Owning land is similar to owning a bundle of rights. With a conservation easement, the landowner chooses to give away some of the rights, such as the right to subdivide, to cut down trees, or to build on the property, in order to protect the natural aspects of the land.
A conservation easement enables the landowner to protect the land in perpetuity while retaining ownership. If you place an easement on your land, you may continue to use the land just as you have in the past as long as the use does not conflict with the terms of the easement. In addition, you can also sell, lease, or convey the land subject to the explicit terms of the easement. The responsibilities and rewards of ownership continue, and unless you specify otherwise, you still retain full control over public access.
A conservation easement is created to suit your needs – to protect the land as you wish and to allow the activities that you want on your land. Easements are often written to encourage good agricultural and forestry practices and prohibit or limit development or commercial use of the land that would disturb the natural qualities of the property. The conservation easement does not have to protect the entire property but may include only the portion that you choose to protect. The easement can cover a few acres or several thousand acres.
Landowners grant conservation easements primarily to protect land that they value and that will be important for its natural attributes in the future. However, the financial benefits of granting a conservation easement in perpetuity can be significant.
A conservation easement donated to a qualified agency is not tax deductible unless its purpose is to protect land for conservation. To the IRS, conservation means the land under easement is protected for the public good – for the preservation of significant wildlife habitat, open space, farmland, or watershed.
An easement usually decreases the market value of the land as it limits the potential development and use of the property. This reduction in market value can reduce estate and inheritance taxes. Frequently, heirs who have inherited the family lands must sell all or a portion of the property to pay the estate or inheritance taxes. However, if, due to a conservation easement, the market value of the land has been reduced prior to the time of death, the estate taxes will also be reduced. Granting a conservation easement can be important for your heirs as well as for the future of the land.
During your lifetime, a conservation easement donated to a charitable organization can be claimed as a deduction on your income taxes. In contrast, if the easement is sold, the amount you receive as payment would be taxed by the IRS. In either case, there may also be a property tax benefit. Easements will affect the fair market value of the land.
Instead of involving a conservation agency, a mutual covenant involves only the nearby or adjacent landowners who are interested in protecting their land. The landowners would enter into an agreement controlling the future use of their land through restrictions agreed upon by all the participating landowners. Such agreements are permanent and could be enforced by any of the landowners or future landowners of the involved properties.

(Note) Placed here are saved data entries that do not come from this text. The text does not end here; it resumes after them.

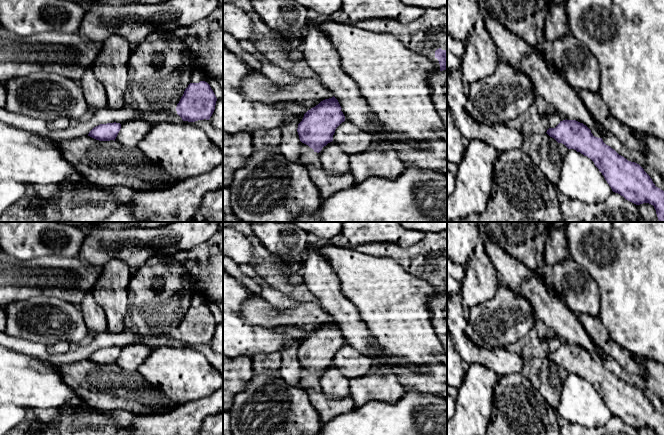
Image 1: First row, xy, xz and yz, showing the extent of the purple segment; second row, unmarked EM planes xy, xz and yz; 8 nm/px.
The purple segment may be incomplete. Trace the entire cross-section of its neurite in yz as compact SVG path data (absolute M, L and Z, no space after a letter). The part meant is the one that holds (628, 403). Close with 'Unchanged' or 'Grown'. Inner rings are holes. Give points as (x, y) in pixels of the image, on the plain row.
M566 343L546 357L568 373L590 382L613 416L636 429L649 427L656 435L664 435L664 415L655 410L644 393L595 361L583 347Z. Unchanged

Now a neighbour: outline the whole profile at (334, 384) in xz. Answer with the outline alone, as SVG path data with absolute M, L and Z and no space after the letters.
M334 365L328 367L318 377L322 392L332 398L345 398L349 395L349 379Z

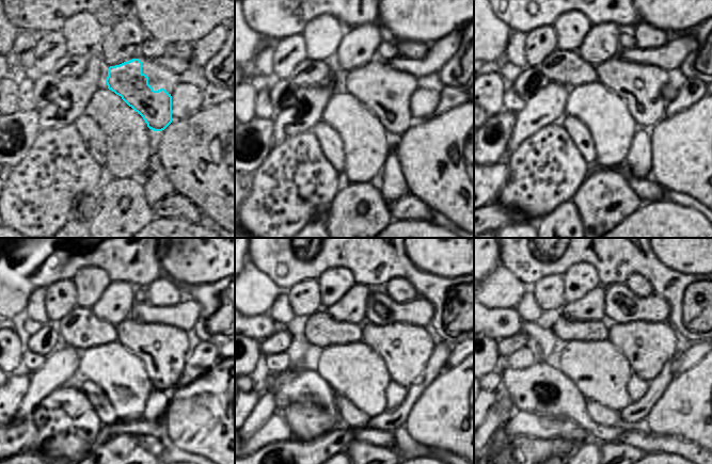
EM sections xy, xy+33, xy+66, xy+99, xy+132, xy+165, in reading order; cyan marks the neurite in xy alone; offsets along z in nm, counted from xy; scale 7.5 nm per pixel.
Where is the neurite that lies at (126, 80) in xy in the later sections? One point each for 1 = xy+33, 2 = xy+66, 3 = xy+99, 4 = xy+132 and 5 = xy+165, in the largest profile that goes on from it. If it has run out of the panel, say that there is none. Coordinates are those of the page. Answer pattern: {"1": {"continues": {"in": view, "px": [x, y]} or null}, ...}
{"1": {"continues": {"in": "xy+33", "px": [394, 107]}}, "2": {"continues": {"in": "xy+66", "px": [643, 111]}}, "3": {"continues": {"in": "xy+99", "px": [167, 349]}}, "4": {"continues": {"in": "xy+132", "px": [406, 349]}}, "5": {"continues": {"in": "xy+165", "px": [649, 348]}}}

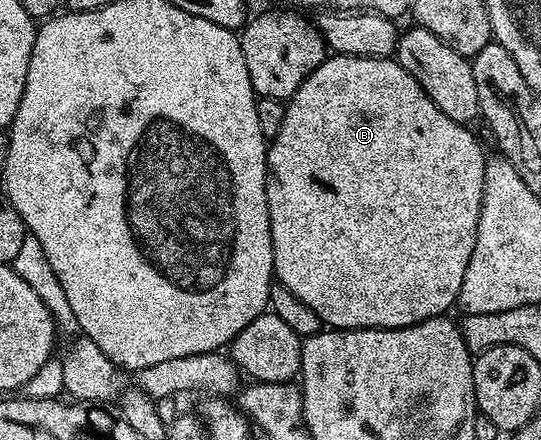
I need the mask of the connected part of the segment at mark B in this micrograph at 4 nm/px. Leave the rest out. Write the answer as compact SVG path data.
M347 54L327 57L286 102L284 124L280 124L280 132L276 132L266 151L266 195L275 279L288 288L292 296L300 296L300 300L320 316L323 324L336 330L399 330L445 315L449 311L446 309L457 303L460 284L464 284L464 271L468 268L468 260L472 260L472 248L476 248L476 228L482 211L488 154L482 151L470 129L469 125L448 120L448 116L432 104L424 88L420 88L393 57L357 58Z

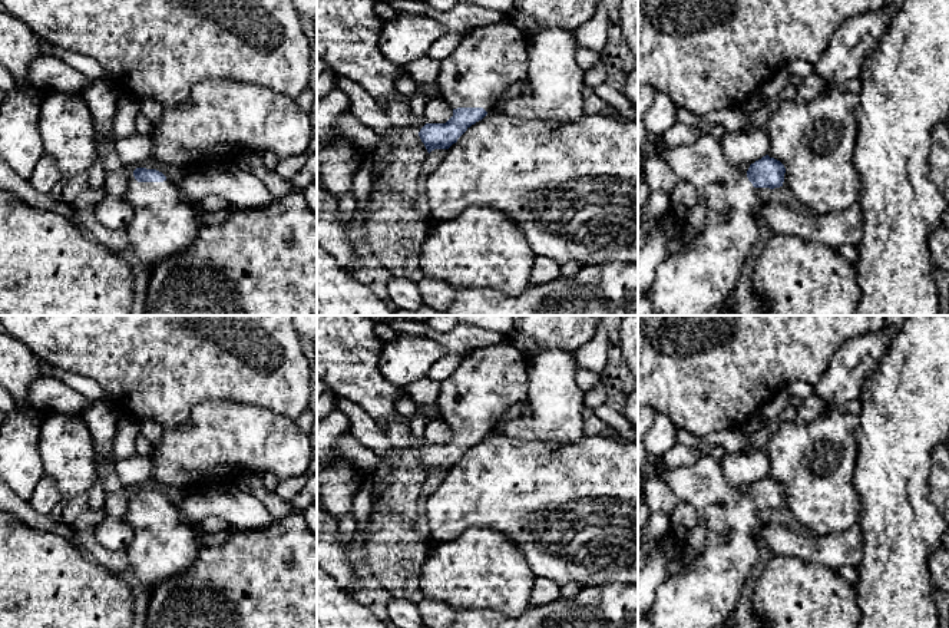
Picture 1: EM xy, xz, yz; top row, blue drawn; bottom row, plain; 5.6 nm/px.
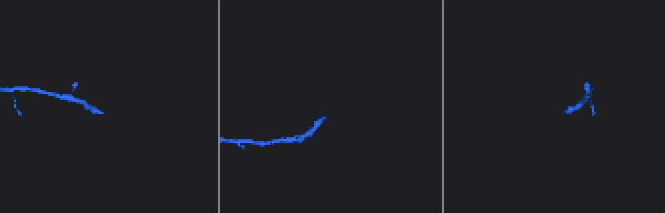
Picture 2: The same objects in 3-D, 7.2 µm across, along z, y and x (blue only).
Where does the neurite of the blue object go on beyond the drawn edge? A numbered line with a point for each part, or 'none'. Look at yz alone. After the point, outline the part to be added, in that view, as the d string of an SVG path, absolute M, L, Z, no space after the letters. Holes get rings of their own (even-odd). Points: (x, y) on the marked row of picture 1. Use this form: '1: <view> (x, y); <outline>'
1: yz (691, 283); M712 135L681 146L667 146L661 139L655 152L668 163L678 179L691 184L698 201L707 204L707 219L694 242L679 254L665 257L655 271L648 297L654 315L705 315L715 305L730 301L741 268L758 241L757 188L747 173L731 165Z

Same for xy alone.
1: xy (165, 222); M130 176L125 198L133 208L133 219L125 231L139 261L149 268L192 245L201 227L206 224L208 212L202 204L188 201L169 178L163 182L138 182Z

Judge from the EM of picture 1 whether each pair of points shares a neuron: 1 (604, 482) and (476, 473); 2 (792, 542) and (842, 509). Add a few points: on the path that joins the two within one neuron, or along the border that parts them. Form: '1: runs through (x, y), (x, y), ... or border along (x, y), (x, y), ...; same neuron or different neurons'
1: runs through (572, 482), (508, 481); same neuron
2: border along (842, 531), (826, 535), (806, 532); different neurons

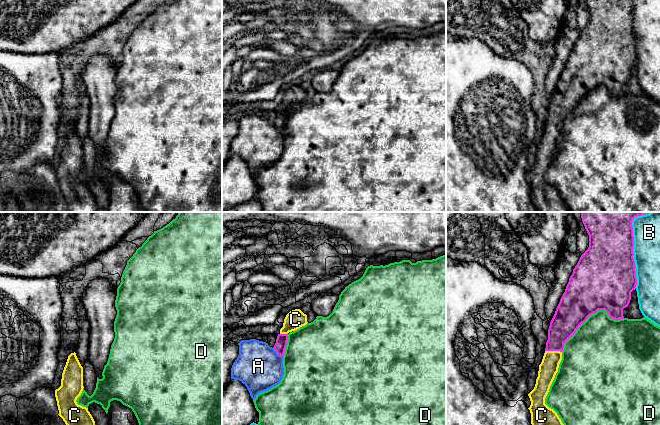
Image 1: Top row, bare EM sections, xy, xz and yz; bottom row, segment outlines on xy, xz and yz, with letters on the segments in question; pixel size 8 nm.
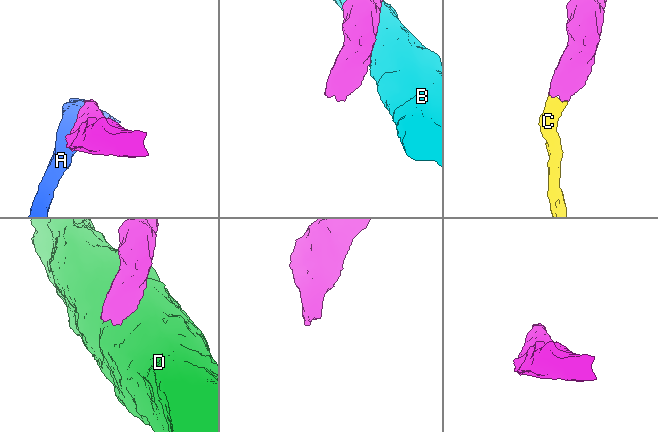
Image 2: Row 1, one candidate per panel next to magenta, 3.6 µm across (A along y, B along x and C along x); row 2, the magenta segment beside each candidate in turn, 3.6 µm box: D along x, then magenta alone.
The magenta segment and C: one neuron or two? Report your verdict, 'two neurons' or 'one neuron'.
one neuron

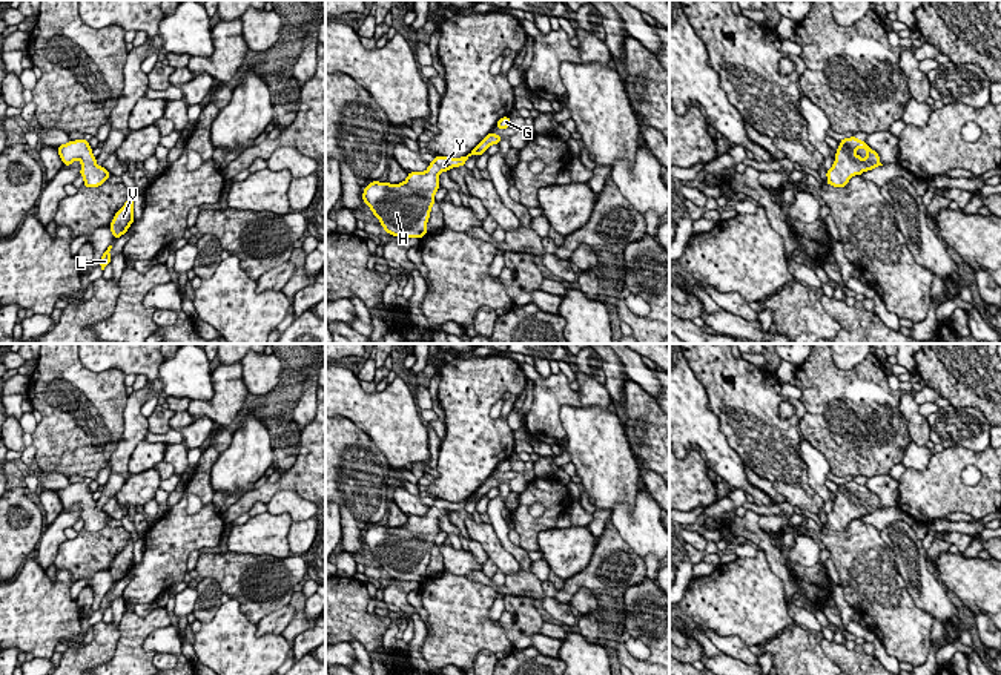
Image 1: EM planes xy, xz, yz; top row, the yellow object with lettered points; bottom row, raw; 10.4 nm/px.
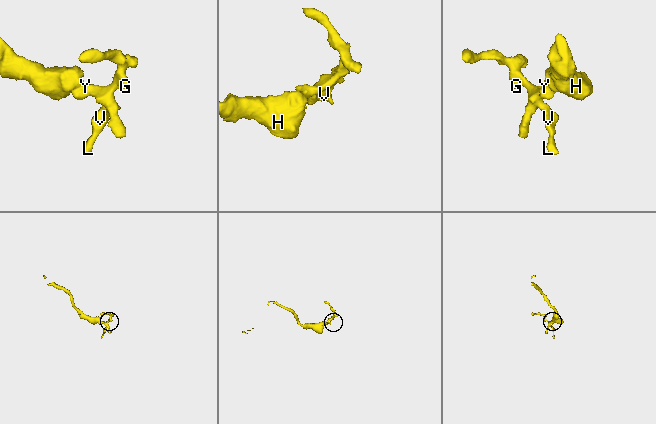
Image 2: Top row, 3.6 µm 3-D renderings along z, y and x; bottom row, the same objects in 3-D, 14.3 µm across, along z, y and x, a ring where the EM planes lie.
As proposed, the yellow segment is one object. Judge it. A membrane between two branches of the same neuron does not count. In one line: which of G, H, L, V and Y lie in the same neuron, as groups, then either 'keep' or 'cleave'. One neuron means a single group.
G H L V Y | keep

Mutual covenants differ from conservation easements in a couple of ways. First, it would be a person or a group of people rather than a conservation agency or organization enforcing the restrictions. Knowing that all their neighbors are aware of what can or cannot be done on their property is usually enough to keep landowners from breaking the terms of the agreement.
Also, there are the financial considerations: mutual covenants can reduce property taxes and estate taxes. The local assessor may use them, and the appraiser may take them into account when determining the value of an estate at time of death. However, the loss in market value from mutual covenants cannot be claimed as a charitable deduction on income tax returns.
Leases are rental agreements. They provide an alternative if you do not wish to transfer your land to a conservation agency or organization but want to see it used or protected by such a group for a period of years. A land management agency pays rent to you for the temporary control of your property – a lease allows unrestricted and exclusive use of the land by the agency for a given number of years. Certain use restrictions can also be incorporated within the lease. Moreover, you can include provisions that terminate the lease if the conservation group does not use the property as directed.
Even if rental payments are not received for the use of the land, there may be other financial incentives that accompany the leasing of land. Although it is not possible to take a charitable deduction for the value of a lease that is donated, any impact of the lease on the value of the land would be taken into account when estate taxes are calculated.
A management agreement is a legal contract between you and a conservation organization requiring you to manage the property in a specific way for a determined amount of time. A management agreement is good for landowners who have already been managing their land for conservation purposes. Frequently, management agreements are voluntarily granted by landowners and are designed to suit both parties.